Number three: a critical mass of developers have seen what observability 2.0 can do. Once you’ve tried developing with observability 2.0, you can’t go back. That was what drove Christine and me to start Honeycomb, after we experienced this at Facebook. It’s hard to describe the difference in words, but once you’ve built software with fast feedback loops and real-time, interactive visibility into what your code is doing, you simply won’t go back.
It’s not just Honeycomb; observability 2.0 tools are going mainstream
We’re starting to see a wave of early startups building tools based on these principles. You’re seeing places like Shopify build tools in-house using something like Clickhouse as a backing store. DuckDB is now available in the open-source realm. I expect to see a blossoming of composable solutions in the next year or two, in the vein of ELK stacks for o11y 2.0.

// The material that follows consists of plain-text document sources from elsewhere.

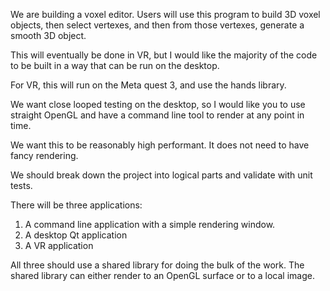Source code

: 
We are building a voxel editor. Users will use this program to build
3D voxel objects, then select vertexes, and then from those vertexes,
generate a smooth 3D object.

This will eventually be done in VR, but I would like the majority of
the code to be built in a way that can be run on the desktop.

For VR, this will run on the Meta quest 3, and use the hands library.

We want close looped testing on the desktop, so I would like you to
use straight OpenGL and have a command line tool to render at any
point in time.

We want this to be reasonably high performant. It does not need to
have fancy rendering.

We should break down the project into logical parts and validate with
unit tests.

There will be three applications:
1) A command line application with a simple rendering window.
2) A desktop Qt application
3) A VR application

All three should use a shared library for doing the bulk of the
work. The shared library can either render to an OpenGL surface or to
a local image.



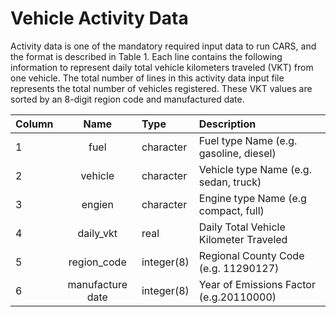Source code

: # Vehicle Activity Data
Activity data is one of the mandatory required input data to run CARS, and the format is described in Table 1. Each line contains the following information to represent daily total vehicle kilometers traveled (VKT) from one vehicle. The total number of lines in this activity data input file represents the total number of vehicles registered. These VKT values are sorted by an 8-digit region code and manufactured date.


| Column | Name | Type | Description|
| :-------- |:------------------:| :-----------|:---------------------------------------|
| 1 | fuel             | character | Fuel type Name (e.g. gasoline, diesel) |
| 2 | vehicle          | character | Vehicle type Name (e.g. sedan, truck)  |
| 3 | engien           | character | Engine type Name (e.g compact, full)   |
| 4 | daily_vkt        | real      | Daily Total Vehicle Kilometer Traveled |
| 5 | region_code      | integer(8)| Regional County Code (e.g. 11290127)   |
| 6 | manufacture date | integer(8)| Year of Emissions Factor (e.g.20110000)|
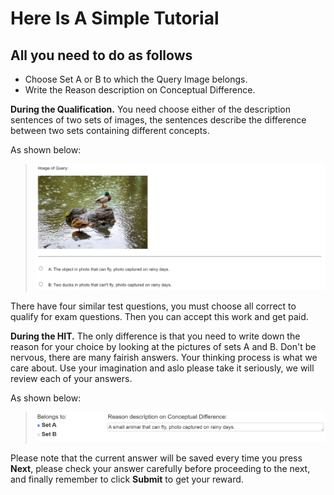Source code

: # Here Is A Simple Tutorial
## All you need to do as follows
+ Choose Set A or B to which the Query Image belongs.
+ Write the Reason description on Conceptual Difference.

**During the Qualification.** You need choose either of the description sentences of two sets of images, the sentences describe the difference between two sets containing different concepts.

As shown below:

> ![image](assets/qual.png)
  
There have four similar test questions, you must choose all correct to qualify for exam questions. Then you can accept this work and get paid.

**During the HIT.** The only difference is that you need to write down the reason for your choice by looking at the pictures of sets A and B. Don't be nervous, there are many fairish answers. Your thinking process is what we care about. Use your imagination and aslo please take it seriously, we will review each of your answers.

As shown below:

> ![image](assets/hit.png)

Please note that the current answer will be saved every time you press **Next**, please check your answer carefully before proceeding to the next, and finally remember to click **Submit** to get your reward.
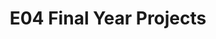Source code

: ---
layout: project_batch
title: E04 Final Year Projects
permalink: /4yp/e04
has_children: true
parent: Final Year Projects
batch: e04

default_thumb_image: /data/categories/4yp/thumbnail.jpg
description: This section contains the Final Year Projects done by students as a part of CO421 & CO425 in their final year
---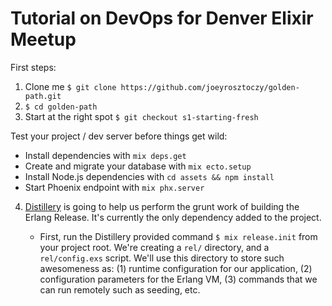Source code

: # Tutorial on DevOps for Denver Elixir Meetup

First steps:

1. Clone me `$ git clone https://github.com/joeyrosztoczy/golden-path.git`
2. `$ cd golden-path`
3. Start at the right spot `$ git checkout s1-starting-fresh`

Test your project / dev server before things get wild:

  * Install dependencies with `mix deps.get`
  * Create and migrate your database with `mix ecto.setup`
  * Install Node.js dependencies with `cd assets && npm install`
  * Start Phoenix endpoint with `mix phx.server`
  
4. [Distillery](https://github.com/bitwalker/distillery) is going to help us perform the grunt work of building the Erlang Release. It's currently the only dependency added to the project.

     - First, run the Distillery provided command `$ mix release.init` from your project root. We're creating a `rel/` directory, and a `rel/config.exs` script. We'll use this directory to store such awesomeness as: (1) runtime configuration for our application, (2) configuration parameters for the Erlang VM, (3) commands that we can run remotely such as seeding, etc.

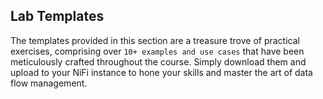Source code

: 
## Lab Templates

The templates provided in this section are a treasure trove of practical exercises, comprising over `10+ examples and use cases` that have been meticulously crafted throughout the course. Simply download them and upload to your NiFi instance to hone your skills and master the art of data flow management.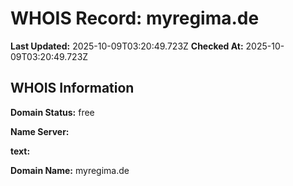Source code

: # WHOIS Record: myregima.de

**Last Updated:** 2025-10-09T03:20:49.723Z
**Checked At:** 2025-10-09T03:20:49.723Z

## WHOIS Information

**Domain Status:** free

**Name Server:** 

**text:** 

**Domain Name:** myregima.de

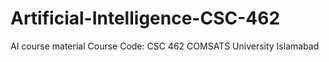 # Artificial-Intelligence-CSC-462
AI course material
Course Code: CSC 462
COMSATS University Islamabad

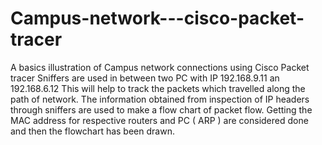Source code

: # Campus-network---cisco-packet-tracer
A basics illustration of Campus network connections  using Cisco Packet tracer
Sniffers are used in between two PC with IP 192.168.9.11 an 192.168.6.12 
This will help to track the packets which travelled along the path of network. The information obtained from inspection of IP headers through sniffers are used to make a flow chart of packet flow. 
Getting the MAC address for respective routers and PC ( ARP ) are considered done and then the flowchart has been drawn.
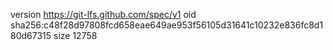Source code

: version https://git-lfs.github.com/spec/v1
oid sha256:c48f28d97808fcd658eae649ae953f56105d31641c10232e836fc8d180d67315
size 12758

Jeremy Morrell recently published the comprehensive guide to observability 2.0 instrumentation, and it includes a vendor-neutral overview of your options in the space.
There are still valid reasons to go with a 1.0 vendor. Those tools are more mature, fully featured, and most importantly, they have a more familiar look and feel to engineers who have been working with metrics and logs their whole career. But engineers who have tried observability 2.0 are rarely willing to go back.

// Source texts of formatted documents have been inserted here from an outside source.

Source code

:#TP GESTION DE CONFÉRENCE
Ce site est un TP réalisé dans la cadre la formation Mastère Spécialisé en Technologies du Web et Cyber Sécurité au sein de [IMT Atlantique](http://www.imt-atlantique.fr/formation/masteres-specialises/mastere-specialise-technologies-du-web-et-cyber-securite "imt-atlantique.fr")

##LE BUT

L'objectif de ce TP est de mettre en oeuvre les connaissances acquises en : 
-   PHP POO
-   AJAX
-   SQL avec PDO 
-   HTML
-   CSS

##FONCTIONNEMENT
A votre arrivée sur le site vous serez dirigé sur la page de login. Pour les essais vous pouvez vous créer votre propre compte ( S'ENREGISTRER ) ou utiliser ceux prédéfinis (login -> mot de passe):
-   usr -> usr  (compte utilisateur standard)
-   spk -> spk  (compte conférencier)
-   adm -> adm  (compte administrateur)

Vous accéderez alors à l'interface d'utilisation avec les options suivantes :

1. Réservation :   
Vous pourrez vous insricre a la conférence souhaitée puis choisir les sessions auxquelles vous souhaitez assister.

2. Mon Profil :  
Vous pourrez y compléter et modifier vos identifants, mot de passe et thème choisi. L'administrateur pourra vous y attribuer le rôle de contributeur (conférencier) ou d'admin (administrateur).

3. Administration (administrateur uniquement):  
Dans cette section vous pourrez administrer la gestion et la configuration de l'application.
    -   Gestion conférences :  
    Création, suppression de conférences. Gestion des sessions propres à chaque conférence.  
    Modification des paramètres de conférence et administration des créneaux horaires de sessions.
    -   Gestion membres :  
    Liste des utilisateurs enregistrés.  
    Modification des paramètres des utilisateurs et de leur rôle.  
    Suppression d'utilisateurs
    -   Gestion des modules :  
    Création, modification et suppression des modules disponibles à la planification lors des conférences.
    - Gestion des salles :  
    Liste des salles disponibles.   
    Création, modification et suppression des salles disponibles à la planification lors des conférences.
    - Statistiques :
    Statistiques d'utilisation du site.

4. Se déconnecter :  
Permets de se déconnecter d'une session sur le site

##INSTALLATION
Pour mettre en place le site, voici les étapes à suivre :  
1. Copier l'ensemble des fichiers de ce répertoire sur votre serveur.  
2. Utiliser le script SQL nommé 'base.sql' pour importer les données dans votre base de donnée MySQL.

Beware observability 2.0 marketing claims
You do have to be a little bit wary here. There are lots of observability 1.0 vendors who talk about having a “unified observability platform” or having all your data in one place. But what they actually mean is that you can pay for all your tools in one unified bill, or present all the different data sources in one unified visualization.
The best of these vendors have built a bunch of elaborate bridges between their different tools and storage systems, so you can predefine connection points between e.g. a particular metric and your logging tool or your tracing tool. This is a massive improvement over having no connection points between datasets, no doubt. But a unified presentation layer is not the same thing as a unified data source.
So if you’re trying to clear a path through all the sales collateral and marketing technobabble, you only need to ask one question: how many times is your data going to be stored?
Is there one source of truth, or many?